Her Faith. Pennington is a firm believer in trusting God in every area of her life. Throughout her years of pageant competitions, she has learned a lot about perseverance and surrendering to God’s perfect will. “I think that being a Christian has taught me how to persevere and leave everything up to God…You have to believe that God has a plan for your life, whether that is to become Miss Alabama or not.” Pennington credits her whole family with raising her up in the church and helping her grow in her faith and staying grounded in Christ throughout her life. “I love God and give Him all the glory because I would not be Miss Alabama today without God. We do not deserve anything; God is the one who blesses us, and I consider my role as a blessing.” Pennington is a member of Hoover Church of Christ. When asked what she does in her daily life to center her in her faith, Pennington said, “I pray all of the time. I pray when I get up in the morning and when I go to bed. I pray whenever I am about to speak with different people I come in contact with. And I am even praying right now.” To strengthen her faith, Pennington reads daily devotionals from Jesus Calling by Sarah Young and has the goal of reading the entire Bible in 2019. “I find that different books in the Bible speak to me in the moment and encourage me. I try to keep God first in everything I do. All day, every day.”
Her Voice. Pennington’s talent for the Miss America competition is vocal performance. As a young teen, Pennington followed in her mother’s path of being an R&B, soulful singer. It was not until her mother heard Pennington singing along to a song from the opera show, Carmen, that they realized she had the gift of an operatic singer. Pennington became immersed with singing during her middle school years at Helena Middle School. “I had an awesome choir director, Mr. Frank Andrews. He loved teaching music and supported me in my endeavors of being a singer.” Mr. Andrews, still the middle school choral director today, encouraged her to audition for soloist competitions including the Montgomery City Classic Vocal Competition she won in middle school. “I caught the bug and have been singing ever since.”

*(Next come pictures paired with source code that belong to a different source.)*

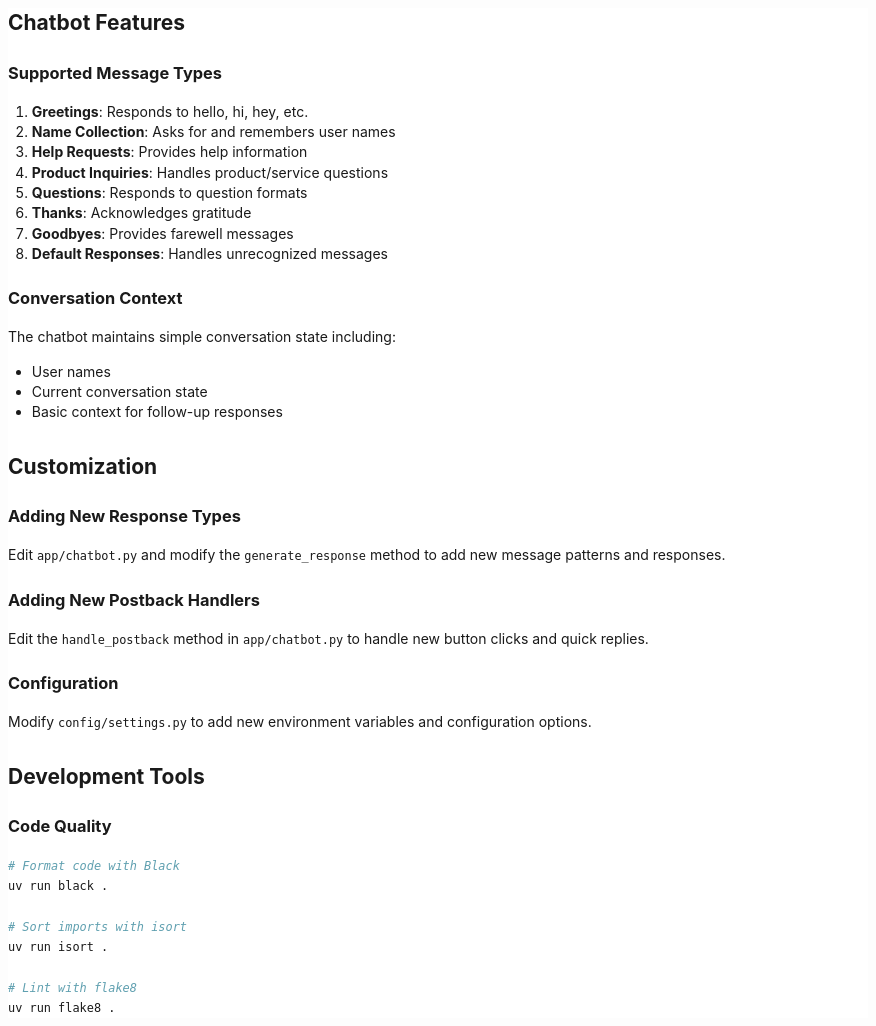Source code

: ## Chatbot Features

### Supported Message Types

1. **Greetings**: Responds to hello, hi, hey, etc.
2. **Name Collection**: Asks for and remembers user names
3. **Help Requests**: Provides help information
4. **Product Inquiries**: Handles product/service questions
5. **Questions**: Responds to question formats
6. **Thanks**: Acknowledges gratitude
7. **Goodbyes**: Provides farewell messages
8. **Default Responses**: Handles unrecognized messages

### Conversation Context

The chatbot maintains simple conversation state including:
- User names
- Current conversation state
- Basic context for follow-up responses

## Customization

### Adding New Response Types

Edit `app/chatbot.py` and modify the `generate_response` method to add new message patterns and responses.

### Adding New Postback Handlers

Edit the `handle_postback` method in `app/chatbot.py` to handle new button clicks and quick replies.

### Configuration

Modify `config/settings.py` to add new environment variables and configuration options.

## Development Tools

### Code Quality

```bash
# Format code with Black
uv run black .

# Sort imports with isort  
uv run isort .

# Lint with flake8
uv run flake8 .
```
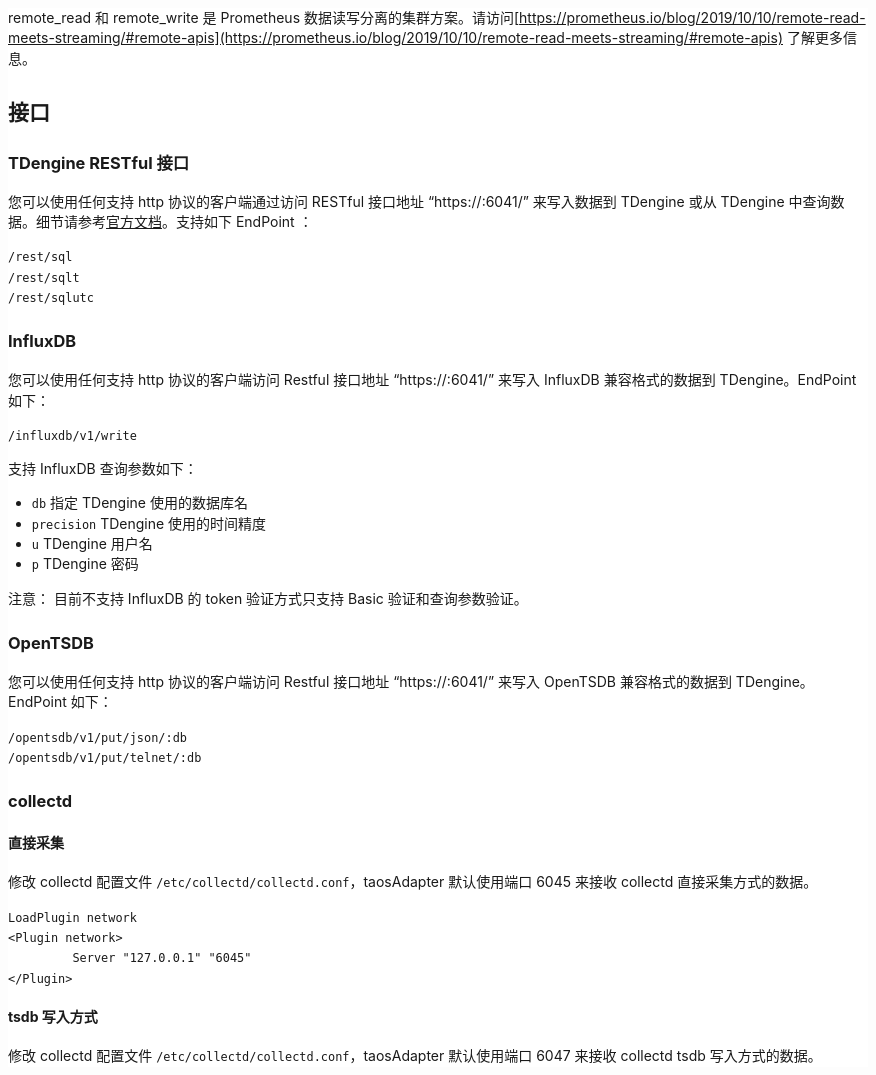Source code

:   remote_read 和 remote_write 是 Prometheus 数据读写分离的集群方案。请访问[https://prometheus.io/blog/2019/10/10/remote-read-meets-streaming/#remote-apis](https://prometheus.io/blog/2019/10/10/remote-read-meets-streaming/#remote-apis) 了解更多信息。
## 接口

### TDengine RESTful 接口
您可以使用任何支持 http 协议的客户端通过访问 RESTful 接口地址 “https://<fqdn>:6041/<APIEndPoint>” 来写入数据到 TDengine 或从 TDengine 中查询数据。细节请参考[官方文档](https://www.taosdata.com/cn/documentation/connector#restful)。支持如下 EndPoint ：
```
/rest/sql
/rest/sqlt
/rest/sqlutc
```

### InfluxDB
您可以使用任何支持 http 协议的客户端访问 Restful 接口地址 “https://<fqdn>:6041/<APIEndPoint>” 来写入 InfluxDB 兼容格式的数据到 TDengine。EndPoint 如下：
```
/influxdb/v1/write
```

支持 InfluxDB 查询参数如下：
* `db` 指定 TDengine 使用的数据库名
* `precision` TDengine 使用的时间精度
* `u` TDengine 用户名
* `p` TDengine 密码

注意： 目前不支持 InfluxDB 的 token 验证方式只支持 Basic 验证和查询参数验证。

### OpenTSDB
您可以使用任何支持 http 协议的客户端访问 Restful 接口地址 “https://<fqdn>:6041/<APIEndPoint>” 来写入 OpenTSDB 兼容格式的数据到 TDengine。EndPoint 如下：
```
/opentsdb/v1/put/json/:db
/opentsdb/v1/put/telnet/:db
```

### collectd

#### 直接采集

修改 collectd 配置文件 `/etc/collectd/collectd.conf`，taosAdapter 默认使用端口 6045 来接收 collectd 直接采集方式的数据。

```
LoadPlugin network
<Plugin network>
         Server "127.0.0.1" "6045"
</Plugin>
```

#### tsdb 写入方式

修改 collectd 配置文件 `/etc/collectd/collectd.conf`，taosAdapter 默认使用端口 6047 来接收 collectd tsdb 写入方式的数据。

Giving Back. Each Miss Alabama contestant is required to pick a community service platform, known as a Social Impact Initiative. Pennington chose to raise awareness regarding psoriasis. Both Pennington’s mother and uncle suffer with psoriasis and psoriatic arthritis. “A lot of people think that those suffering with psoriasis can just go to CVS or Walgreens to pick up an ointment and their disease will automatically just disappear,” says Pennington adding this is not the case since psoriasis is a chronic autoimmune disease of the skin that has five different types. Each person that suffers with psoriasis can have different combinations, so it can quickly become a complicated disease. As a part of her “Psoriasis Take Action” platform Pennington researched volunteer opportunities for psoriasis in Alabama and hit a dead end until she connected with the National Psoriasis Foundation. She soon became one of the Foundation’s 36 community ambassadors. “It has been amazing to raise awareness here in Alabama, as well as speaking with the FDA Board of Directors about my mother’s story suffering with psoriasis and the harsh side effects from the different biologic medications that psoriasis patients have to take.”
As Pennington prepares to compete for Miss America, she hopes to be a light to everyone she meets. When asked what advice she would share with anyone hoping to one day become Miss Alabama, Pennington shares, “Persevere. Keep God first. Know that God has a plan for your life…trust God because He knows what is best for your life.” She adds, “Perseverance and faith will take you further than anything in this world.”